Hannah Beatrice, campaign manager for Marmalade Trust, which organises Loneliness Awareness Week (taking place on 15-21 June), emphasises the complexity of the issue. “Loneliness is a natural human emotion, but there’s still stigma and shame around this feeling that can stop us from understanding it and talking about it,” she explains. “We have a picture in our heads of what loneliness is—an older person living on their own, or someone who has very few friends. As such, we often rebuke and dismiss feelings of loneliness because ‘that doesn’t apply to me’. In reality, loneliness is a feeling we are all likely to experience at some point in our lives.”
These feelings, however, should not be ignored. “Loneliness doesn’t just affect how we feel emotionally; it can impact our physical and mental health, too,” Hannah points out. “Yet research from the World Health Organisation suggests that one in five employees experience loneliness during a typical working day.”

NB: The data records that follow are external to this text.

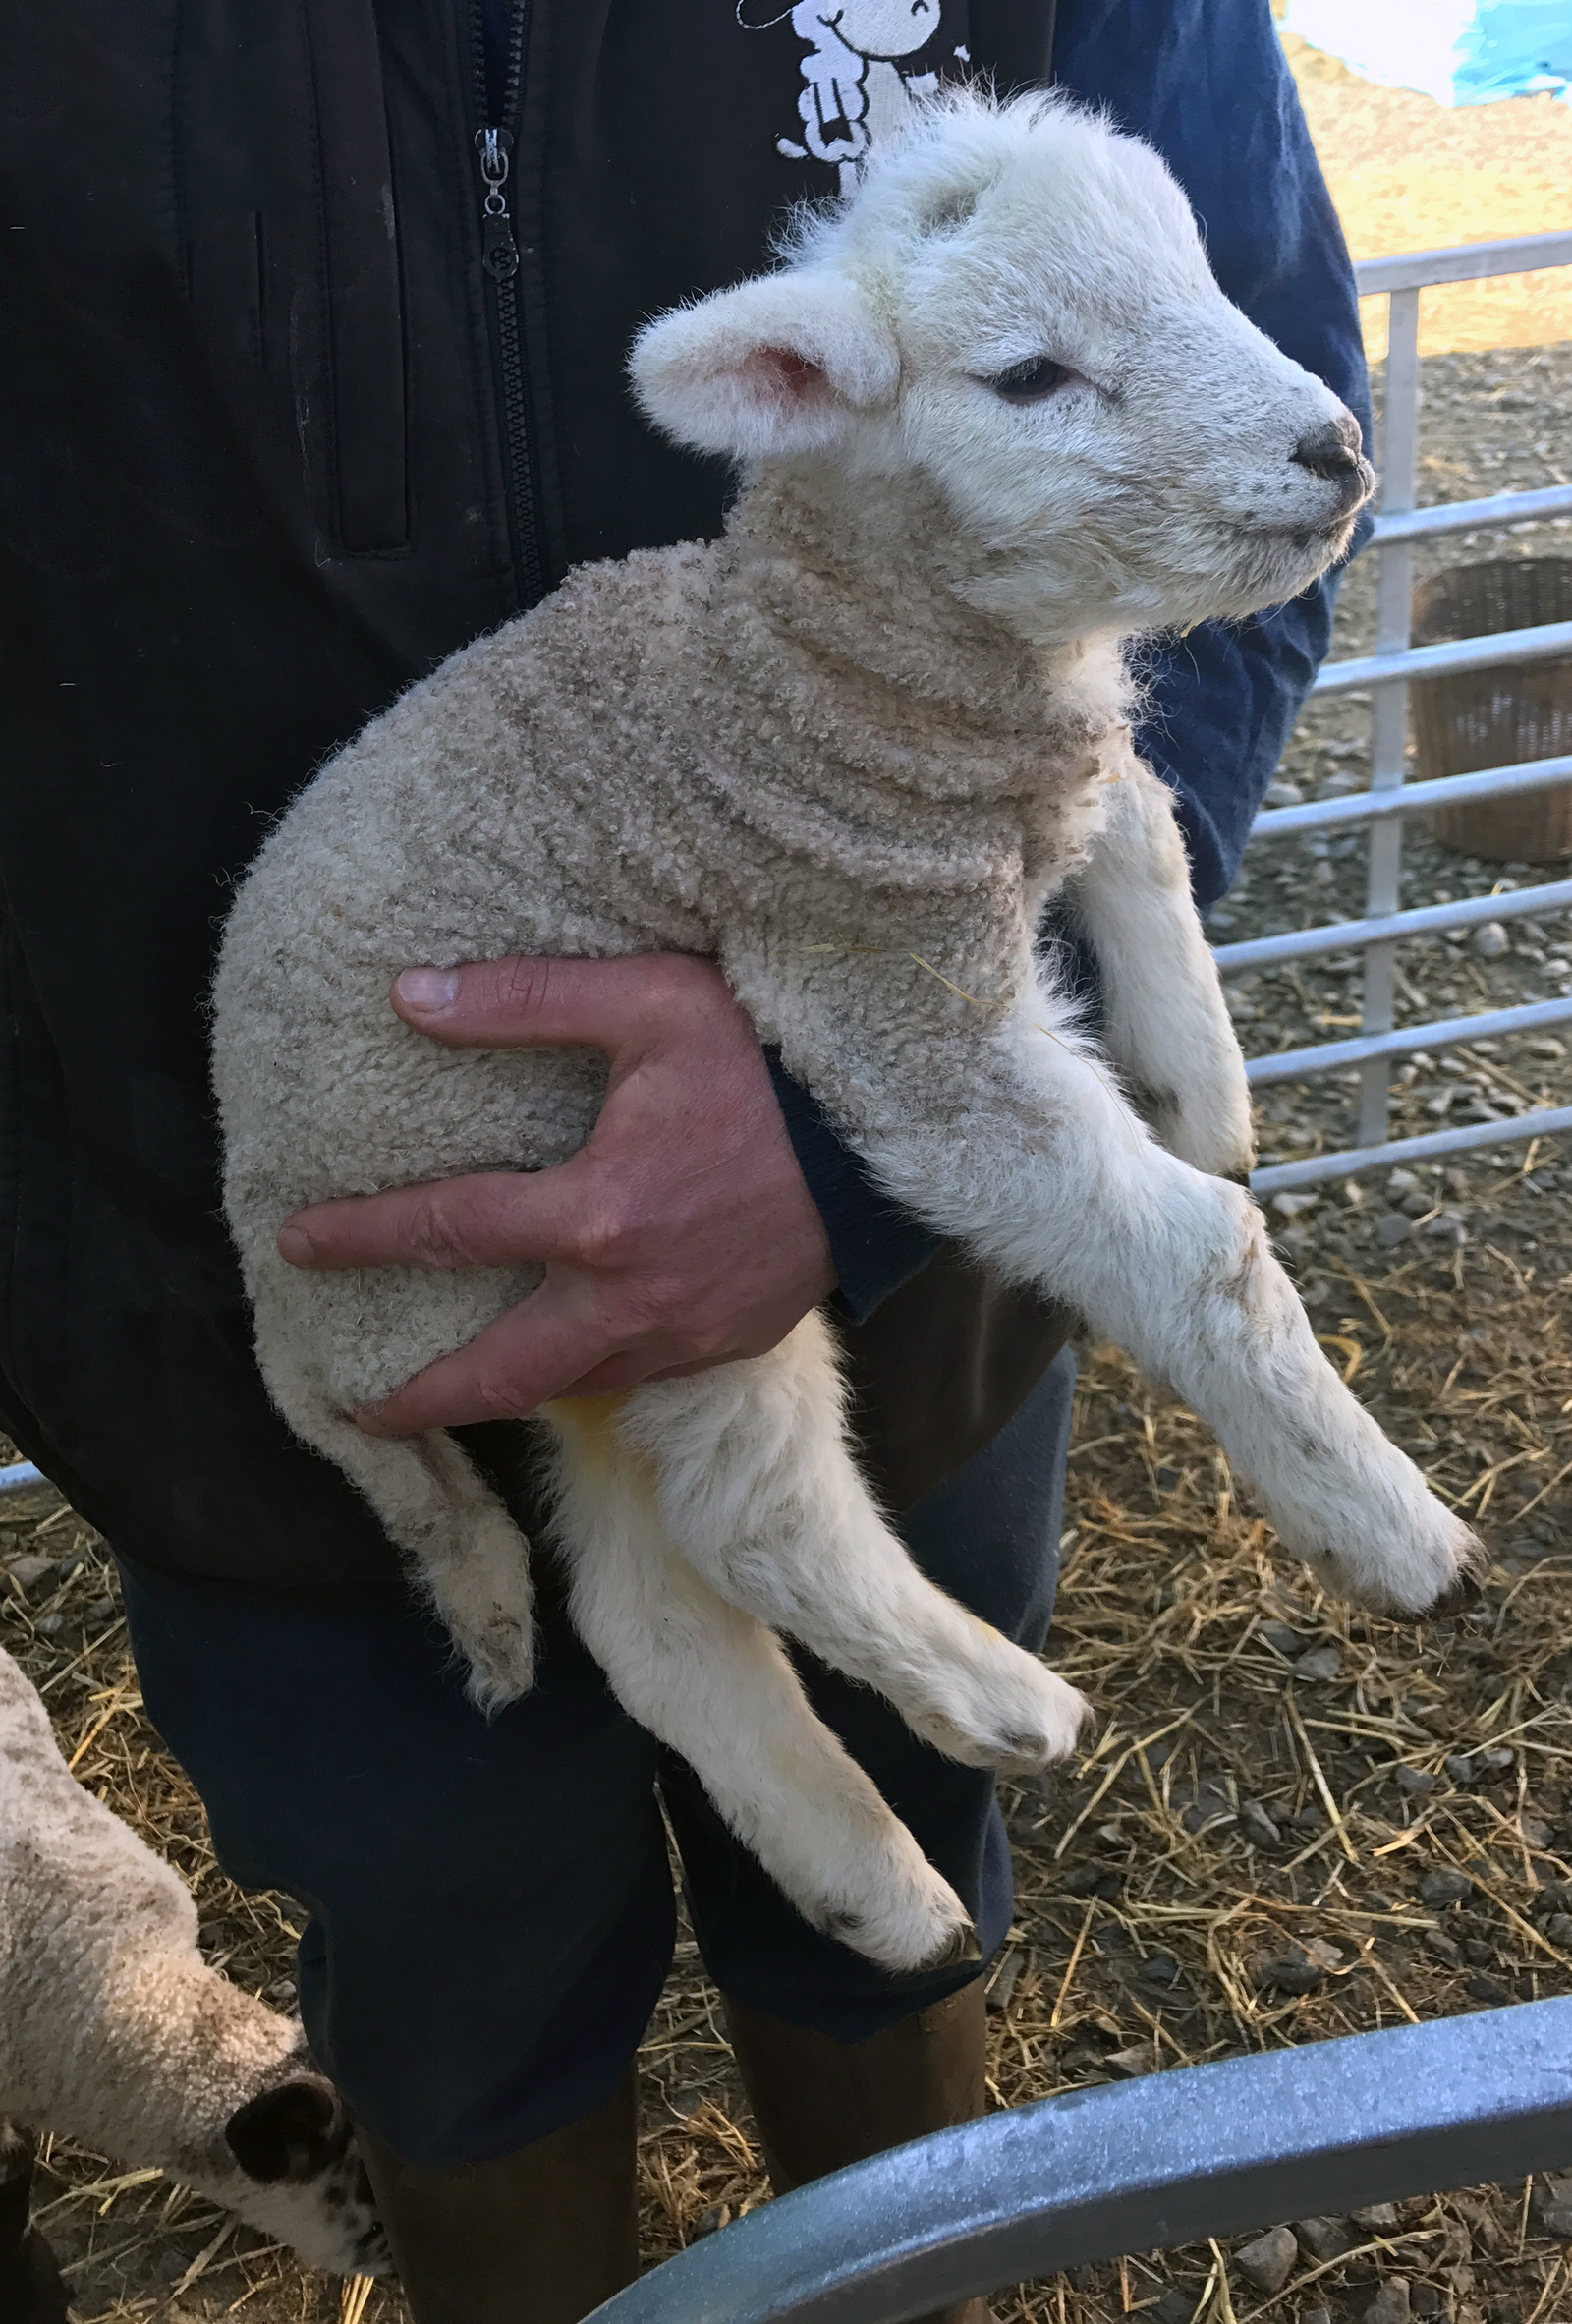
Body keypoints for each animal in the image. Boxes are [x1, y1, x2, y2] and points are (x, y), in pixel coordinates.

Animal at [214, 90, 1477, 1979]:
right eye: (1030, 377)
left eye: (1201, 271)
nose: (1332, 447)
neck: (825, 658)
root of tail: (295, 1351)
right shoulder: (875, 980)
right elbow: (1197, 1257)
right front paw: (1391, 1531)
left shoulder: (1013, 788)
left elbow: (1136, 812)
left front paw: (1200, 1079)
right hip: (604, 1234)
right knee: (754, 1517)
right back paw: (1007, 1705)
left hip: (588, 1339)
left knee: (646, 1612)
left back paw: (874, 1882)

In this light, Loneliness Awareness Week aims to reduce stigma by fostering supportive communities through conversations about loneliness. Because sometimes the most important step isn’t finding a co-working space, but simply acknowledging how you’re feeling without shame or embarrassment.
The way forward
Five years on from the pandemic, and the results are in. Working from home has a lot to recommend it, but loneliness is a serious problem that can’t be swept under the carpet.
As creativity coach Ben Tallon reminds us: “Creativity is a shared condition. It is contagious. No individual success is achieved alone.” Some things, it turns out, just work better when we’re not entirely by ourselves.
For creative professionals especially, that means balancing the freedom of solitude with the vital energy that comes from being, occasionally and intentionally, in the same room as other humans.
It means that if you’re feeling lonely, it’s important to recognise and acknowledge it to others, without embarrassment or stigma. And it’s about recognising that productivity needs to be balanced with connection, for our careers as much as for our emotional wellbeing.